Write out the stretch of lines below that begins at the line with "SiMPLE++ has been linked" and ends at the line with "The trend for", including both, exactly as given and nothing more.

§ TASK INPUTS
========
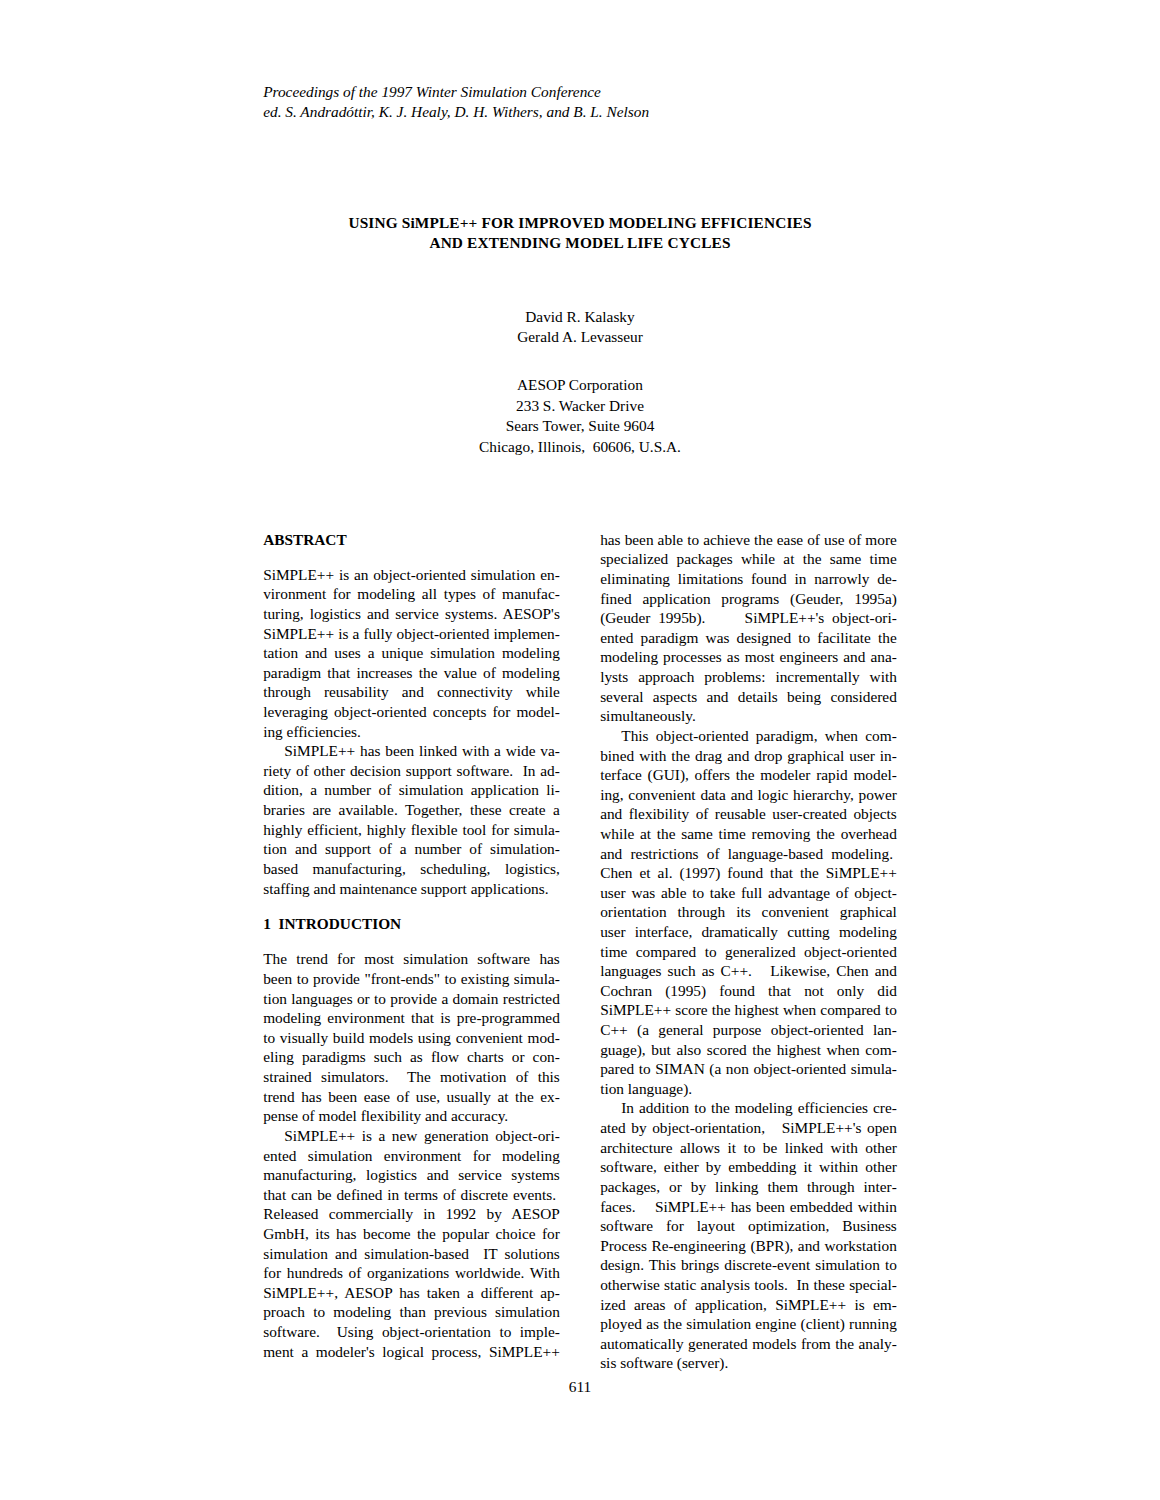Proceedings of the 1997 Winter Simulation Conference
ed. S. Andradóttir, K. J. Healy, D. H. Withers, and B. L. Nelson
USING SiMPLE++ FOR IMPROVED MODELING EFFICIENCIES
AND EXTENDING MODEL LIFE CYCLES
David R. Kalasky
Gerald A. Levasseur
AESOP Corporation
233 S. Wacker Drive
Sears Tower, Suite 9604
Chicago, Illinois, 60606, U.S.A.
ABSTRACT
SiMPLE++ is an object-oriented simulation environment for modeling all types of manufacturing, logistics and service systems. AESOP's SiMPLE++ is a fully object-oriented implementation and uses a unique simulation modeling paradigm that increases the value of modeling through reusability and connectivity while leveraging object-oriented concepts for modeling efficiencies.
SiMPLE++ has been linked with a wide variety of other decision support software. In addition, a number of simulation application libraries are available. Together, these create a highly efficient, highly flexible tool for simulation and support of a number of simulation-based manufacturing, scheduling, logistics, staffing and maintenance support applications.
1 INTRODUCTION
The trend for most simulation software has been to provide "front-ends" to existing simulation languages or to provide a domain restricted modeling environment that is pre-programmed to visually build models using convenient modeling paradigms such as flow charts or constrained simulators. The motivation of this trend has been ease of use, usually at the expense of model flexibility and accuracy.
SiMPLE++ is a new generation object-oriented simulation environment for modeling manufacturing, logistics and service systems that can be defined in terms of discrete events. Released commercially in 1992 by AESOP GmbH, its has become the popular choice for simulation and simulation-based IT solutions for hundreds of organizations worldwide. With SiMPLE++, AESOP has taken a different approach to modeling than previous simulation software. Using object-orientation to implement a modeler's logical process, SiMPLE++ has been able to achieve the ease of use of more specialized packages while at the same time eliminating limitations found in narrowly defined application programs (Geuder, 1995a) (Geuder 1995b). SiMPLE++'s object-oriented paradigm was designed to facilitate the modeling processes as most engineers and analysts approach problems: incrementally with several aspects and details being considered simultaneously.
This object-oriented paradigm, when combined with the drag and drop graphical user interface (GUI), offers the modeler rapid modeling, convenient data and logic hierarchy, power and flexibility of reusable user-created objects while at the same time removing the overhead and restrictions of language-based modeling. Chen et al. (1997) found that the SiMPLE++ user was able to take full advantage of object-orientation through its convenient graphical user interface, dramatically cutting modeling time compared to generalized object-oriented languages such as C++. Likewise, Chen and Cochran (1995) found that not only did SiMPLE++ score the highest when compared to C++ (a general purpose object-oriented language), but also scored the highest when compared to SIMAN (a non object-oriented simulation language).
In addition to the modeling efficiencies created by object-orientation, SiMPLE++'s open architecture allows it to be linked with other software, either by embedding it within other packages, or by linking them through interfaces. SiMPLE++ has been embedded within software for layout optimization, Business Process Re-engineering (BPR), and workstation design. This brings discrete-event simulation to otherwise static analysis tools. In these specialized areas of application, SiMPLE++ is employed as the simulation engine (client) running automatically generated models from the analysis software (server).
611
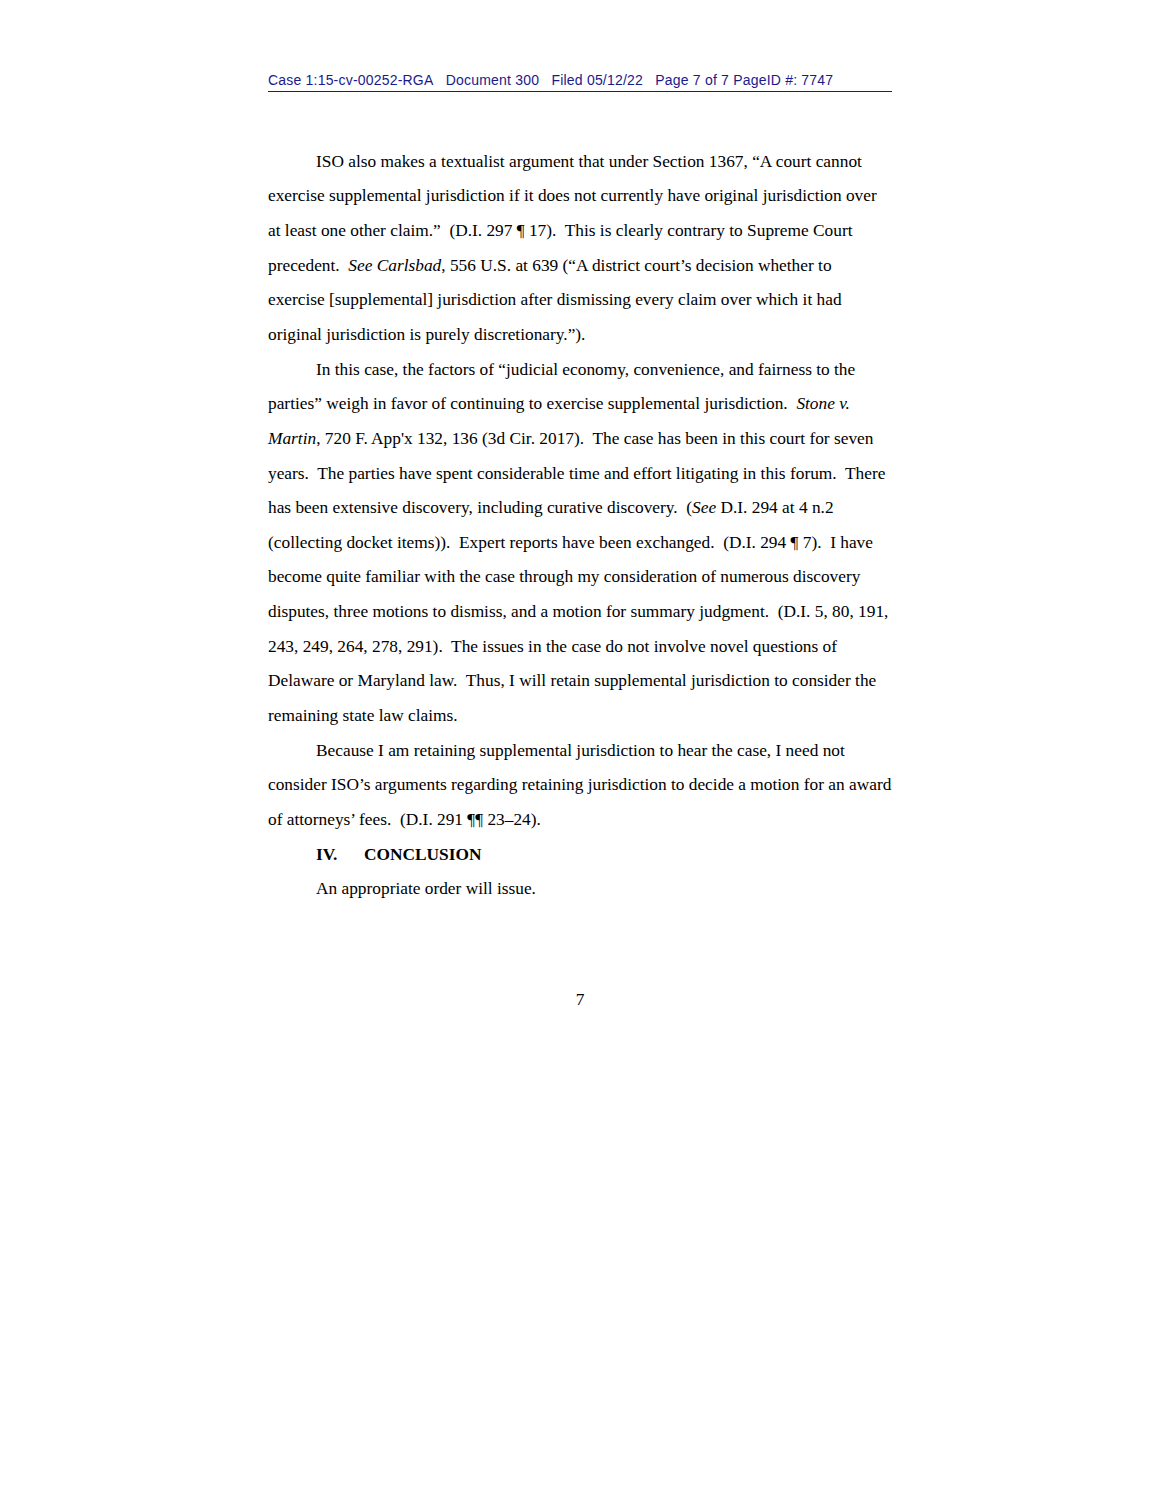Case 1:15-cv-00252-RGA Document 300 Filed 05/12/22 Page 7 of 7 PageID #: 7747
ISO also makes a textualist argument that under Section 1367, “A court cannot exercise supplemental jurisdiction if it does not currently have original jurisdiction over at least one other claim.” (D.I. 297 ¶ 17). This is clearly contrary to Supreme Court precedent. See Carlsbad, 556 U.S. at 639 (“A district court’s decision whether to exercise [supplemental] jurisdiction after dismissing every claim over which it had original jurisdiction is purely discretionary.”).
In this case, the factors of “judicial economy, convenience, and fairness to the parties” weigh in favor of continuing to exercise supplemental jurisdiction. Stone v. Martin, 720 F. App'x 132, 136 (3d Cir. 2017). The case has been in this court for seven years. The parties have spent considerable time and effort litigating in this forum. There has been extensive discovery, including curative discovery. (See D.I. 294 at 4 n.2 (collecting docket items)). Expert reports have been exchanged. (D.I. 294 ¶ 7). I have become quite familiar with the case through my consideration of numerous discovery disputes, three motions to dismiss, and a motion for summary judgment. (D.I. 5, 80, 191, 243, 249, 264, 278, 291). The issues in the case do not involve novel questions of Delaware or Maryland law. Thus, I will retain supplemental jurisdiction to consider the remaining state law claims.
Because I am retaining supplemental jurisdiction to hear the case, I need not consider ISO’s arguments regarding retaining jurisdiction to decide a motion for an award of attorneys’ fees. (D.I. 291 ¶¶ 23–24).
IV. CONCLUSION
An appropriate order will issue.
7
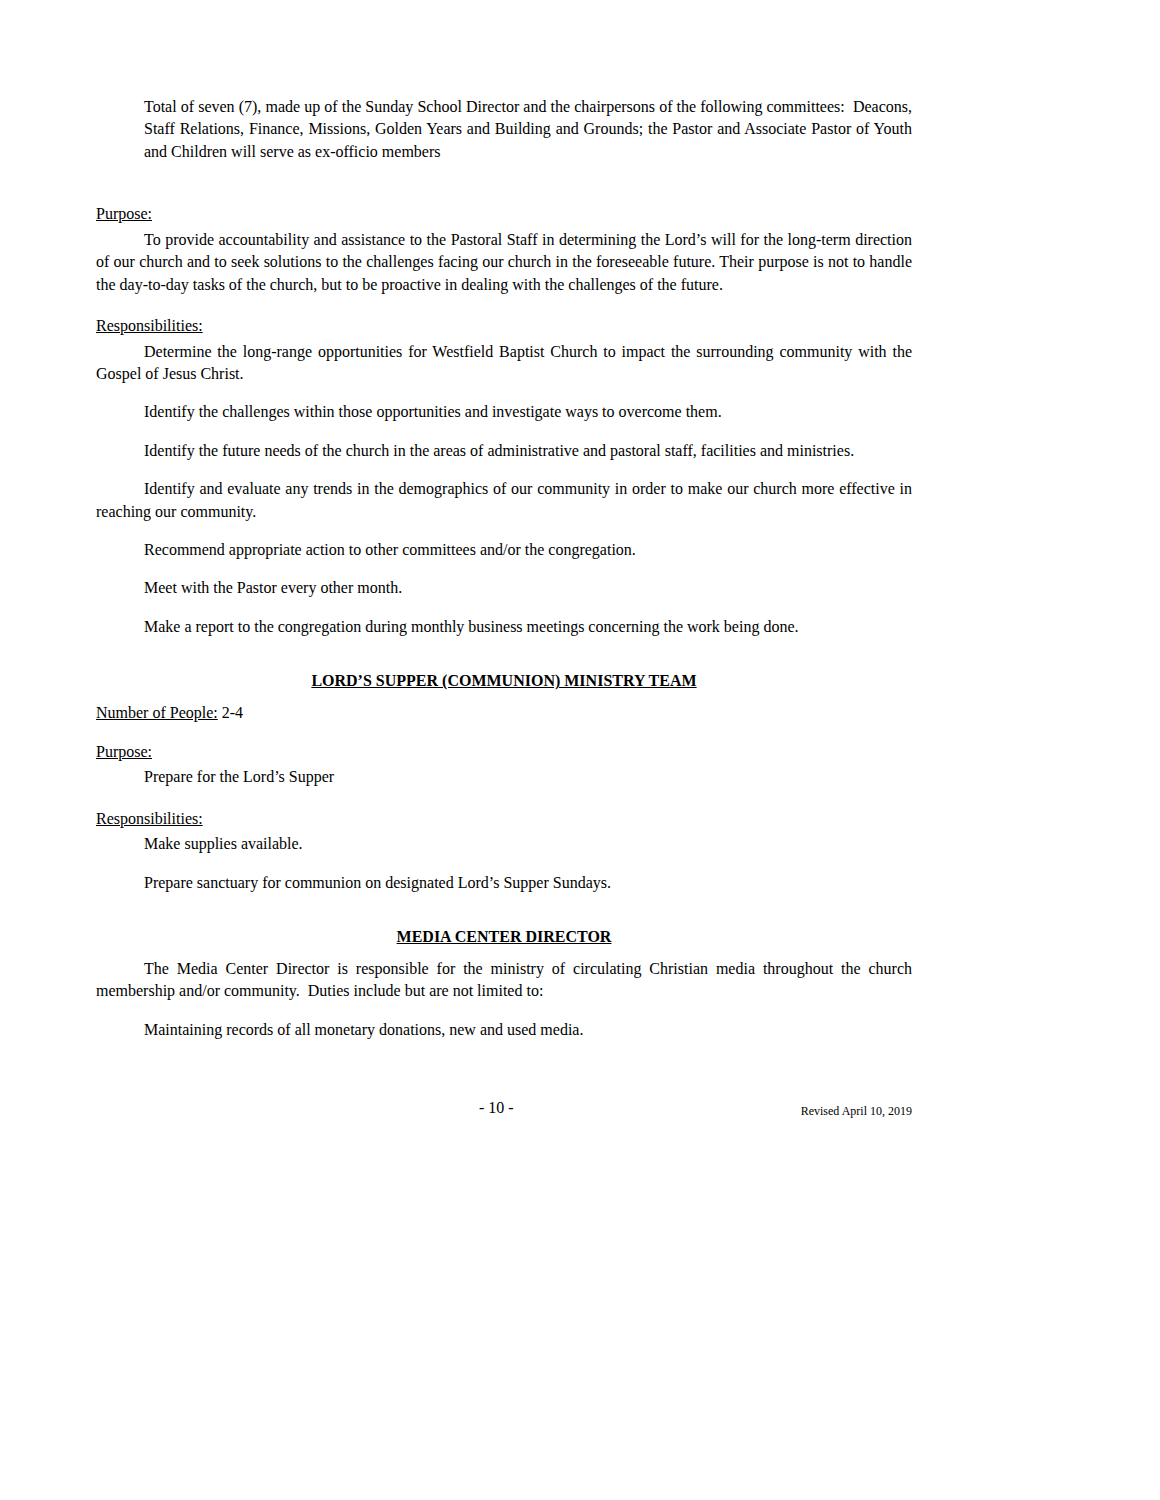Total of seven (7), made up of the Sunday School Director and the chairpersons of the following committees: Deacons, Staff Relations, Finance, Missions, Golden Years and Building and Grounds; the Pastor and Associate Pastor of Youth and Children will serve as ex-officio members
Purpose:
To provide accountability and assistance to the Pastoral Staff in determining the Lord’s will for the long-term direction of our church and to seek solutions to the challenges facing our church in the foreseeable future. Their purpose is not to handle the day-to-day tasks of the church, but to be proactive in dealing with the challenges of the future.
Responsibilities:
Determine the long-range opportunities for Westfield Baptist Church to impact the surrounding community with the Gospel of Jesus Christ.
Identify the challenges within those opportunities and investigate ways to overcome them.
Identify the future needs of the church in the areas of administrative and pastoral staff, facilities and ministries.
Identify and evaluate any trends in the demographics of our community in order to make our church more effective in reaching our community.
Recommend appropriate action to other committees and/or the congregation.
Meet with the Pastor every other month.
Make a report to the congregation during monthly business meetings concerning the work being done.
LORD’S SUPPER (COMMUNION) MINISTRY TEAM
Number of People: 2-4
Purpose:
Prepare for the Lord’s Supper
Responsibilities:
Make supplies available.
Prepare sanctuary for communion on designated Lord’s Supper Sundays.
MEDIA CENTER DIRECTOR
The Media Center Director is responsible for the ministry of circulating Christian media throughout the church membership and/or community. Duties include but are not limited to:
Maintaining records of all monetary donations, new and used media.
- 10 -
Revised April 10, 2019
========
§ RESPONSE AREA
SiMPLE++ has been linked with a wide variety of other decision support software. In addition, a number of simulation application libraries are available. Together, these create a highly efficient, highly flexible tool for simulation and support of a number of simulation-based manufacturing, scheduling, logistics, staffing and maintenance support applications.
1 INTRODUCTION
The trend for most simulation software has been to provide "front-ends" to existing simulation languages or to provide a domain restricted modeling environment that is pre-programmed to visually build models using convenient modeling paradigms such as flow charts or constrained simulators. The motivation of this trend has been ease of use, usually at the expense of model flexibility and accuracy.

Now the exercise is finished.